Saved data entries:
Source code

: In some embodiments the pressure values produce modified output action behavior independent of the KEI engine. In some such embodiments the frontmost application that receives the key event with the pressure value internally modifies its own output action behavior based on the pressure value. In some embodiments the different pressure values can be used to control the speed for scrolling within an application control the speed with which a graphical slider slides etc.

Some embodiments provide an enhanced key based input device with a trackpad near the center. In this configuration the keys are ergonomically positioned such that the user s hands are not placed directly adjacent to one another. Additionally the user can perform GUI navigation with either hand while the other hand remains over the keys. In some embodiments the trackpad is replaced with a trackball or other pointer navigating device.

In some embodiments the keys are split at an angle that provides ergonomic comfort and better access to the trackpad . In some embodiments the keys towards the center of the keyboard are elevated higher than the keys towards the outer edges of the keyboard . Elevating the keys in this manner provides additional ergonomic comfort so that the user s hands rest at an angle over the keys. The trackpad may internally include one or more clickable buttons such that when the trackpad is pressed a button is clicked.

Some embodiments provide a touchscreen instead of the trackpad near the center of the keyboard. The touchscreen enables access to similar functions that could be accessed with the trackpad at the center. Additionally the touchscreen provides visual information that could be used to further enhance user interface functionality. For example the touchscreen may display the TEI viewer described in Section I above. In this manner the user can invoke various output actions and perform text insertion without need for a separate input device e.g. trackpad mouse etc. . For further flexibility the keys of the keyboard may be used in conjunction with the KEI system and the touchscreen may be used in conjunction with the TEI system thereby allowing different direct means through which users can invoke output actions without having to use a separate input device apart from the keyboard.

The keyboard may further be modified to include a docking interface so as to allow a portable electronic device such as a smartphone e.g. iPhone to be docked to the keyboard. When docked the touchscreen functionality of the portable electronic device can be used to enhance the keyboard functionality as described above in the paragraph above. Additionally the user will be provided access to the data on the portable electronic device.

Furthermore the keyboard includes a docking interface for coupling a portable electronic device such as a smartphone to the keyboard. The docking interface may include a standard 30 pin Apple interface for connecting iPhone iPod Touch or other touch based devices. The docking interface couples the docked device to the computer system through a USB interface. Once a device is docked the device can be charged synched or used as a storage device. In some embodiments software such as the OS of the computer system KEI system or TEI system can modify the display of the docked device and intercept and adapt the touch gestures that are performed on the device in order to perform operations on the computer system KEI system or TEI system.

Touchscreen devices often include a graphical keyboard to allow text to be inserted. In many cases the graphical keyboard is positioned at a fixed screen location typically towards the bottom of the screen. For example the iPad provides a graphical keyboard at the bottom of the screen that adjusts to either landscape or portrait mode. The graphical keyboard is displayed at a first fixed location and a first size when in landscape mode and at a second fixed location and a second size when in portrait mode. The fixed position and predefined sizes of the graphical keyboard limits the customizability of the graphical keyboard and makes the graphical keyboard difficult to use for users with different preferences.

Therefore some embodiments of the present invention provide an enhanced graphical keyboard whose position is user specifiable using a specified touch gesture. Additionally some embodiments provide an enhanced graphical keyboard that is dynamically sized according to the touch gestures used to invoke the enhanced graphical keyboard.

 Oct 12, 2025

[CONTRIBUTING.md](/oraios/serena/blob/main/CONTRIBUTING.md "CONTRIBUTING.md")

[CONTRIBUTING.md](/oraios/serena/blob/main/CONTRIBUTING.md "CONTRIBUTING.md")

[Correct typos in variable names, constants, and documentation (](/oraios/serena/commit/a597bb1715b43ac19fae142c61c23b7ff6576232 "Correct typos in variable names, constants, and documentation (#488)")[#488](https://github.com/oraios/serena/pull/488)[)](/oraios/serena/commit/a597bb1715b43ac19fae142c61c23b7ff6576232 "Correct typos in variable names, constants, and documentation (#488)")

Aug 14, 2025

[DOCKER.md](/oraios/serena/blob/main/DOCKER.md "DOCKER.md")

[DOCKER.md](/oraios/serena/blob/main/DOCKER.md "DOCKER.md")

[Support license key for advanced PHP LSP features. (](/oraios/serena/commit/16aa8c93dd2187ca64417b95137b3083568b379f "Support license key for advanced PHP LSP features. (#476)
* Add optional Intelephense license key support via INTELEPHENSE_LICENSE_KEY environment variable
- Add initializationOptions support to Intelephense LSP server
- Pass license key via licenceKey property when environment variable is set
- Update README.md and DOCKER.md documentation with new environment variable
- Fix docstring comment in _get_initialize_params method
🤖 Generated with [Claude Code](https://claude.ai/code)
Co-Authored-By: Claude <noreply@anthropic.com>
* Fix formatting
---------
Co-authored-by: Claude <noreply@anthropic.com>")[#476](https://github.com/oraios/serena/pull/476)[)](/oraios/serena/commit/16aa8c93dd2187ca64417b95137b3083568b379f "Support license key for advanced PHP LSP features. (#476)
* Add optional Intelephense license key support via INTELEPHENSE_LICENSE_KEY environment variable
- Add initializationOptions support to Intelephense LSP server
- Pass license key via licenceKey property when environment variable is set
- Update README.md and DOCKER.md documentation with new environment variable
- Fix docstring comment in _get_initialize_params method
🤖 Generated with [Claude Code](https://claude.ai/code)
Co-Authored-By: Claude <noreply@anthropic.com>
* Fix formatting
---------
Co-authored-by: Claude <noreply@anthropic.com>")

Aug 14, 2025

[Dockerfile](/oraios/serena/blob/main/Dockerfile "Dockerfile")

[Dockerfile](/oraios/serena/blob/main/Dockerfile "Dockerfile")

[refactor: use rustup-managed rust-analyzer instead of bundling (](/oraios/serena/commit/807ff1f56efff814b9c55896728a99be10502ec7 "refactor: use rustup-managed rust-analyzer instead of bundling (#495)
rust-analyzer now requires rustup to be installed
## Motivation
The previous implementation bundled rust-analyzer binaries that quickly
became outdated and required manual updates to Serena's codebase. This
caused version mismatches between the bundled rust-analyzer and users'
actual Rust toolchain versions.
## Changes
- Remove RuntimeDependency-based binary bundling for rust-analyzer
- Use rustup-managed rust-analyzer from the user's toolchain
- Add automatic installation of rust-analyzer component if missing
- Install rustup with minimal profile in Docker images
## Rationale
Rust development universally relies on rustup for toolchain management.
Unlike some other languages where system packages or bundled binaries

PROMPT: Filter the rows above down to those containing the string "noreply", and copy each such line.

RESULT:
Co-Authored-By: Claude <noreply@anthropic.com>
Co-authored-by: Claude <noreply@anthropic.com>")[#476](https://github.com/oraios/serena/pull/476)[)](/oraios/serena/commit/16aa8c93dd2187ca64417b95137b3083568b379f "Support license key for advanced PHP LSP features. (#476)
Co-Authored-By: Claude <noreply@anthropic.com>
Co-authored-by: Claude <noreply@anthropic.com>")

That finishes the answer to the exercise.